Oh, it's nothing ...

Sun rise to sun disappear all happened in the space of about 10 minutes during this morning's T'ai Chi Chih practice. Let me set the scene: Rosy red skies that glowed and brightened, then ... pop, a huge golden sun emerged from the distant horizon over Lake Superior. I gazed directly into its bright, shining orb as I moved until ... zip, a ceiling of heavy dark blue clouds swallowed it whole. Sunlight gone. Vamoose. Finis.

Thankfully, its memory lingers....

During today's TCC practice I sensed immediately that I felt less soft and relaxed when compared to yesterday's practice. It made sense, I suppose. I worked at the library yesterday. It was busy and I was on my feet moving for six hours straight. And ... I anticipate more of the same today.

Meanwhile, sandwiched between the busyness I enter into my TCC practice. (Yesterday's softness may be related to the fact that the day before I spent a good portion of the day writing which is a passion of mine; it feeds and comforts me.)

Maintaining softness in body AND mind is a challenging, never-ending pursuit.
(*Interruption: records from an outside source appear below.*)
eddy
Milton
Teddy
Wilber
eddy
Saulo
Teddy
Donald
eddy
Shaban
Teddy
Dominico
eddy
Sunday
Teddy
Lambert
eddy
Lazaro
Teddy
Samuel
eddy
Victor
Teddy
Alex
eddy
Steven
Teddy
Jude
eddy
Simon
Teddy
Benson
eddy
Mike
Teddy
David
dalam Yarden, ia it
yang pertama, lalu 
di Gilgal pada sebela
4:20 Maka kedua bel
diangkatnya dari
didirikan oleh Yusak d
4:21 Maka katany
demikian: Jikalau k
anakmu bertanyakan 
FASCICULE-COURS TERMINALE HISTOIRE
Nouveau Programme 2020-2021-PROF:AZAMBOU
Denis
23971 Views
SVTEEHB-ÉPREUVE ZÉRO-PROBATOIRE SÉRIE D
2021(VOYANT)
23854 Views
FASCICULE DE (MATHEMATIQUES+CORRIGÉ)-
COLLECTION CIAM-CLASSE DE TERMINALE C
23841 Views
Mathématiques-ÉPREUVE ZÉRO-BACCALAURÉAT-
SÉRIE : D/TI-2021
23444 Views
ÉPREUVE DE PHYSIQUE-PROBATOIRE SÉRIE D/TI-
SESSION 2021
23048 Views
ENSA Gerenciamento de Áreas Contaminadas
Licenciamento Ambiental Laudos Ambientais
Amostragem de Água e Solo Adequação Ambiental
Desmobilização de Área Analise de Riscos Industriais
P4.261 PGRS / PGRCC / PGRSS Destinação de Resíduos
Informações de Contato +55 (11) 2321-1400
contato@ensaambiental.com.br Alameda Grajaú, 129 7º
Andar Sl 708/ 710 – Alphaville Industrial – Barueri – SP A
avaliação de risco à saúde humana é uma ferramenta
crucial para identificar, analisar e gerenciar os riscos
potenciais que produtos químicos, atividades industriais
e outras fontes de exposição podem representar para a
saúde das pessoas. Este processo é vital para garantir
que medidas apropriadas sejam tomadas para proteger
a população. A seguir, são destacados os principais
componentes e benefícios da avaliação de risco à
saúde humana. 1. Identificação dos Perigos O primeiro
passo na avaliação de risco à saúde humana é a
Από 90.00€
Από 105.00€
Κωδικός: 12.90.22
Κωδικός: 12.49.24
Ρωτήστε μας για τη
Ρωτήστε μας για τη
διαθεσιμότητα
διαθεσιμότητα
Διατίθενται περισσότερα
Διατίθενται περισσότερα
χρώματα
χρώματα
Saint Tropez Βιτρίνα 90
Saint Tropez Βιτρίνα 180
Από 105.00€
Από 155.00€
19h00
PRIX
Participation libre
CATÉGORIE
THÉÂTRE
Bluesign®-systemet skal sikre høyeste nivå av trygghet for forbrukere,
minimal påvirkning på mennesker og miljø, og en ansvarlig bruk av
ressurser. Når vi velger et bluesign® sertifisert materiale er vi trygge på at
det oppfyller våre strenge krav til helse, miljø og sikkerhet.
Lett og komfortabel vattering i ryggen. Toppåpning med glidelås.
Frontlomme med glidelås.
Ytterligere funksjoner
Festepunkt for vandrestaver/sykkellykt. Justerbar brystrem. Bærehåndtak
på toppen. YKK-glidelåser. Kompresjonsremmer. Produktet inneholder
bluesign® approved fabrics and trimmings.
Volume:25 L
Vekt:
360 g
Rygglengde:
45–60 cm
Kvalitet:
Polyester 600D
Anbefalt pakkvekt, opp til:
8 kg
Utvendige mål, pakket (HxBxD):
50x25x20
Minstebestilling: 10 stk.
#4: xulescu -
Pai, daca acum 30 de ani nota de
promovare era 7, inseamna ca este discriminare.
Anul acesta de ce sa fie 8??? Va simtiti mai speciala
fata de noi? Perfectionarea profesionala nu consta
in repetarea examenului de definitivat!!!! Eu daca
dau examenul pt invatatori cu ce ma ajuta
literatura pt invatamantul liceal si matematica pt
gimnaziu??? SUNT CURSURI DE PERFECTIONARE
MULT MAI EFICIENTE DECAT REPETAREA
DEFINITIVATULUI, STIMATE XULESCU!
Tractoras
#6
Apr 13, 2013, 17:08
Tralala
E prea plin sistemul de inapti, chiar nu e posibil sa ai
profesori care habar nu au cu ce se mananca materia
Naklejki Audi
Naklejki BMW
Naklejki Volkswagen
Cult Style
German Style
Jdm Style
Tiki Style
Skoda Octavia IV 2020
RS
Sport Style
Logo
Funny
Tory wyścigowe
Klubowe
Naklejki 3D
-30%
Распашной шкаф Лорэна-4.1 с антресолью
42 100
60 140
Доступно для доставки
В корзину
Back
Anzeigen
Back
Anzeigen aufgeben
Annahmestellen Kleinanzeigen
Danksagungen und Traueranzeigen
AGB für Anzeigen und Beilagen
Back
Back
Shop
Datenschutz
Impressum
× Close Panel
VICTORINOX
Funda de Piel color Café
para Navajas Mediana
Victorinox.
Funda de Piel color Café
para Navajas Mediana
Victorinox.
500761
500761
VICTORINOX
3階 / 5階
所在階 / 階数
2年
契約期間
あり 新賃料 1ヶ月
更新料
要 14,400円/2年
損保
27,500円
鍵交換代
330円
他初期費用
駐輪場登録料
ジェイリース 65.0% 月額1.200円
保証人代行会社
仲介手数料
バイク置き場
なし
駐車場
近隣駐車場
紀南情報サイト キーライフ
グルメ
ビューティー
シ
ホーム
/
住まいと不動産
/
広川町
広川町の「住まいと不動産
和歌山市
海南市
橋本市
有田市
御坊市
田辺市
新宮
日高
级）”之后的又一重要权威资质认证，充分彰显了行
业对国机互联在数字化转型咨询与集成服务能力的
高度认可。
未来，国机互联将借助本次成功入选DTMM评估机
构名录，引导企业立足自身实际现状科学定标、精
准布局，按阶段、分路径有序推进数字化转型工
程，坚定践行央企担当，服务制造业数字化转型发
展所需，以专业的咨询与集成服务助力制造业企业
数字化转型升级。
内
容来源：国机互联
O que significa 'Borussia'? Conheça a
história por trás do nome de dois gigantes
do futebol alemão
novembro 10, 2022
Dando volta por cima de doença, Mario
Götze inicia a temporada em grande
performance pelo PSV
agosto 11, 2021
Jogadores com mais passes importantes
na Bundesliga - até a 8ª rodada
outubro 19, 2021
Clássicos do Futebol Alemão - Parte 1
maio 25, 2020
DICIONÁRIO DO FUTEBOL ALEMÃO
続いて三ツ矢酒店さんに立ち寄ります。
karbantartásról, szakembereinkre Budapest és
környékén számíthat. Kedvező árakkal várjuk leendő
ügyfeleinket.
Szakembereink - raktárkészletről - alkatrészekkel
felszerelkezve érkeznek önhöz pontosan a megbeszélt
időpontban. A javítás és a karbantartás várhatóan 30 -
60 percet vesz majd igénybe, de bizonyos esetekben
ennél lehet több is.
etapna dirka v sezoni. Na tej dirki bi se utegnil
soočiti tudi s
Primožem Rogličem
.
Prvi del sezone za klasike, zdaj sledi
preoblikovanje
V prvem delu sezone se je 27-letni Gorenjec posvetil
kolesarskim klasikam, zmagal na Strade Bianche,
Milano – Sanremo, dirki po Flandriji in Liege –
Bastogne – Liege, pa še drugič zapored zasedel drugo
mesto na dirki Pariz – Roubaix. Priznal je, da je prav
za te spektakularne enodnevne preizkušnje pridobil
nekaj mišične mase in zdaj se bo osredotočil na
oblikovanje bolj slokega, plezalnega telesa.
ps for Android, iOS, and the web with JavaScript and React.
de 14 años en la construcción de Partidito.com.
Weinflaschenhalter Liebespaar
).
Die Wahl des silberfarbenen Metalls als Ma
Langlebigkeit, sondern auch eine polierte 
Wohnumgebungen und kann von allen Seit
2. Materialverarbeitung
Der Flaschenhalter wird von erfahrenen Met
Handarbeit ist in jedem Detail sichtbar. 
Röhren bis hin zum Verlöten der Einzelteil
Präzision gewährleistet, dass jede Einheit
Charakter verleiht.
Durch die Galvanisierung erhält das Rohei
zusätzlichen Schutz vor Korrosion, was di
I read a wonderful blog from the Harvard Business Review this morning titled Not Enough Time? Try Doing Nothing. (See http://blogs.hbr.org/bregman/2010/09/meditation-a-best-practice-for.html.)

This blog's author, Peter Bregman, writes about the variations of thought and mood he experienced while taking a bike ride in Central Park, NYC. He quickly realized that it was far too easy for his thoughts to swerve in an up, down, and all around direction based on what was happening in the moment. He notes: I thought I was taking my bike on a ride. But really? My bike took me on one.

Bregman postulates that we're all a bit insane because we're so affected--often in unhelpful ways--by the ramblings of our minds. The solution? Spend a few minutes each day in meditation; watch the breath, notice the mind, and pull your attention back into the present moment. Bregman recommends meditation for business reasons because, when we lose awareness of what we think or how we feel it "affects our relationships, our decisions, and our actions."

A regular T'ai Chi Chih moving meditation practice helps tremendously in this regard. I'm reminded, though, that Justin Stone, its founder and creator taught not only TCC but also seated meditation practice.

Since I've been an on-again, off-again seated meditation practitioner I think it's time to add a few minutes of quiet nothing to my days. The worst that can happen? I'll feel better, calmer, and more relaxed, and I'll be prepared to handle life's ups and downs with even more focus and equanimity.

1 comment:

Evergreen said...

A conundrum: When you are doing nothing, aren't you actually doing something?, which is nothing?